The church is a five-aisled basilica, with a narthex, a transept and a so-called crypt under it. According to tradition the first building on the site was a small oratory serving as a martyrium for the saint. In the 5th century, a certain eparch named Leontios founded a three-aisled basilica which was burnt down in 626-634. After the fire a the five-aisled basilica was erected and continued to transform (with additions like the chapel of Saint Euthymios in the SE corner, the galleries, its transformation to a mosque in 1493 and restoration of Christian worship in 1912) until the disastrous fire of 1917 that burnt it down almost the entirely.


Church of St. Panteleimon

St Panteleimon is a cross in square with an ambulatory (peristoon), a type common for the late Byzantine architecture of Thessaloniki. The church is often identified as the katholikon of a monastery dedicated to Virgin Perivleptos, known from the sources. Very few paintings survive in the lateral apses of the Sanctuary and the ambulatory chapels; amongst them, the most interesting is a depiction of St.
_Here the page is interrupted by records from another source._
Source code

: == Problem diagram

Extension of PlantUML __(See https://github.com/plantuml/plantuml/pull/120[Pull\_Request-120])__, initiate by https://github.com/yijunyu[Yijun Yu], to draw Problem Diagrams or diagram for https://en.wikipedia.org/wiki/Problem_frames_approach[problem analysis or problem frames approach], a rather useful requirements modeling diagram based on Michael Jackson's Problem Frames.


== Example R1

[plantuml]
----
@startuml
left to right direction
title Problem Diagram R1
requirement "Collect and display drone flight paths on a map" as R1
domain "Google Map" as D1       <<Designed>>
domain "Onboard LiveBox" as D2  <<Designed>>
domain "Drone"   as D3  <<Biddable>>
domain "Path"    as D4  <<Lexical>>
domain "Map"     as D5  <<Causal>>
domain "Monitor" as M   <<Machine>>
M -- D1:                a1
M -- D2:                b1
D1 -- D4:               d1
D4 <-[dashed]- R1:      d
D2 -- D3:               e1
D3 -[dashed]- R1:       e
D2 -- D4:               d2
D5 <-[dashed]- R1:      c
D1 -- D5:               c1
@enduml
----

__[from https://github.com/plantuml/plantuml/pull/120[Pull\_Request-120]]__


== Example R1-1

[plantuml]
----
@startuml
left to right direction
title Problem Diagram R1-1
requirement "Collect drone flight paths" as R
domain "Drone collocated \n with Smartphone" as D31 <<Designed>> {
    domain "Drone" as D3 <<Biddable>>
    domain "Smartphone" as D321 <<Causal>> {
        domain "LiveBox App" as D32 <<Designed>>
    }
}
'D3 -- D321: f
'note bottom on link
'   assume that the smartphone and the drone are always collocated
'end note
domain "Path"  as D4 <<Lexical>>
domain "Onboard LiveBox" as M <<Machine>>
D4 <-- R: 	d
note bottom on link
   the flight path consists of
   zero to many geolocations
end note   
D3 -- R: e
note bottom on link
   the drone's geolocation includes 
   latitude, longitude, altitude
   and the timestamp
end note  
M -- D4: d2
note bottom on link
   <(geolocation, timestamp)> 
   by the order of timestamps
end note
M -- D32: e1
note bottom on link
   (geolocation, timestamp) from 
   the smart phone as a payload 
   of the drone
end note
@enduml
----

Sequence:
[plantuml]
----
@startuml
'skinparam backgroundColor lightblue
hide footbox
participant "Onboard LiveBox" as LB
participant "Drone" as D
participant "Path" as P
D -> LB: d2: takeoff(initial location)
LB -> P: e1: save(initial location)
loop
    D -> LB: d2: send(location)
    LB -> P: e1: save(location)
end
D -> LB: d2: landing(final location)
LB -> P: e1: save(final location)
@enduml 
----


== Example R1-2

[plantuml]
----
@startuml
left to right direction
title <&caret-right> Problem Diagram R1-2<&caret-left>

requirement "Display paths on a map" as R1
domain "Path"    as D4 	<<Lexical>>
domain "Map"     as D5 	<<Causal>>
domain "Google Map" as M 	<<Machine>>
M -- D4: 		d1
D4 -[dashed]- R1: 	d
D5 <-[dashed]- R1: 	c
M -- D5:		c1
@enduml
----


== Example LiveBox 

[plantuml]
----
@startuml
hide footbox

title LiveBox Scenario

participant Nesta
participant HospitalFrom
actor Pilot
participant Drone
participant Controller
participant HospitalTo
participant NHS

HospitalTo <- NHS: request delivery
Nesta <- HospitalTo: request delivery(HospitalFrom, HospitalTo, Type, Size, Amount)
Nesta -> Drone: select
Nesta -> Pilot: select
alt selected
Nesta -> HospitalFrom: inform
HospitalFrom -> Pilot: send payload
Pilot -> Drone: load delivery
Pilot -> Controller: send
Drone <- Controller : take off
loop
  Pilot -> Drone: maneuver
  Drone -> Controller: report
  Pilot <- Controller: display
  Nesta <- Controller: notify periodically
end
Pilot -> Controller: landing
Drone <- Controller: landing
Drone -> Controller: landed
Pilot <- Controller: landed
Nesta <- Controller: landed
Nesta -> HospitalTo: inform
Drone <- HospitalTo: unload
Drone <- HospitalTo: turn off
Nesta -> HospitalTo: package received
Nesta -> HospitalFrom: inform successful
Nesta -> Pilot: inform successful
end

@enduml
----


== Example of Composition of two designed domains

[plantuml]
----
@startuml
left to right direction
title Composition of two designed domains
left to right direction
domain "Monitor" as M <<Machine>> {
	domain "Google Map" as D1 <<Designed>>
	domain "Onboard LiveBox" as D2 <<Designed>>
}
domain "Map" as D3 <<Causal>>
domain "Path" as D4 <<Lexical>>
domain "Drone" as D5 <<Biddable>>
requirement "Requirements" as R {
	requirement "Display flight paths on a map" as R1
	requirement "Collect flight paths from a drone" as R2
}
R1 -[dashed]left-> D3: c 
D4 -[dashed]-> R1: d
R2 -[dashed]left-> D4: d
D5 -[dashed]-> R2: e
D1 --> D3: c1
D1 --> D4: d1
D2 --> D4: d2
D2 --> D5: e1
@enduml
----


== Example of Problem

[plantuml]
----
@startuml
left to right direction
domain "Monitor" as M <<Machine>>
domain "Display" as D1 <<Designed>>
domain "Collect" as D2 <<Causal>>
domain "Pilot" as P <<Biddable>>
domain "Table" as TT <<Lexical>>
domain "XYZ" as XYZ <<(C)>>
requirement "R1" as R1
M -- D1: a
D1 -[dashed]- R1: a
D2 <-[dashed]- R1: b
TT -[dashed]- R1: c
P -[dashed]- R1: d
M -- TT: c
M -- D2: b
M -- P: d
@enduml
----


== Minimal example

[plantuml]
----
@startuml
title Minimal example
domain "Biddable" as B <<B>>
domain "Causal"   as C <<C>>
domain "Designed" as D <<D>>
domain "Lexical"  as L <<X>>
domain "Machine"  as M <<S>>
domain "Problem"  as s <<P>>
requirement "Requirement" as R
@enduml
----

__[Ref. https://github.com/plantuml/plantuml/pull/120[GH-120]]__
James, the brother of God (Αδελφόθεος) which further supports the proposed dedication since the patron of the Perivleptos monastery is know to have been a certain James, metropolitan of Thessaloniki.



A centrally planned building whose construction, dedication and transformation still remain open to discussion. It has been proposed that it was built as an imperial mausoleum (either by Galerius or Constantine) and was later transformed into a Christian church. At some point the original structure was enveloped by a circular ambulatory and several other buildings around it (an eight-sided baptistery and a sixth-sided building later used for burials are still visible in the south). The building preserves impressive mosaics both in the main dome and in the barrel vaults of the original structure.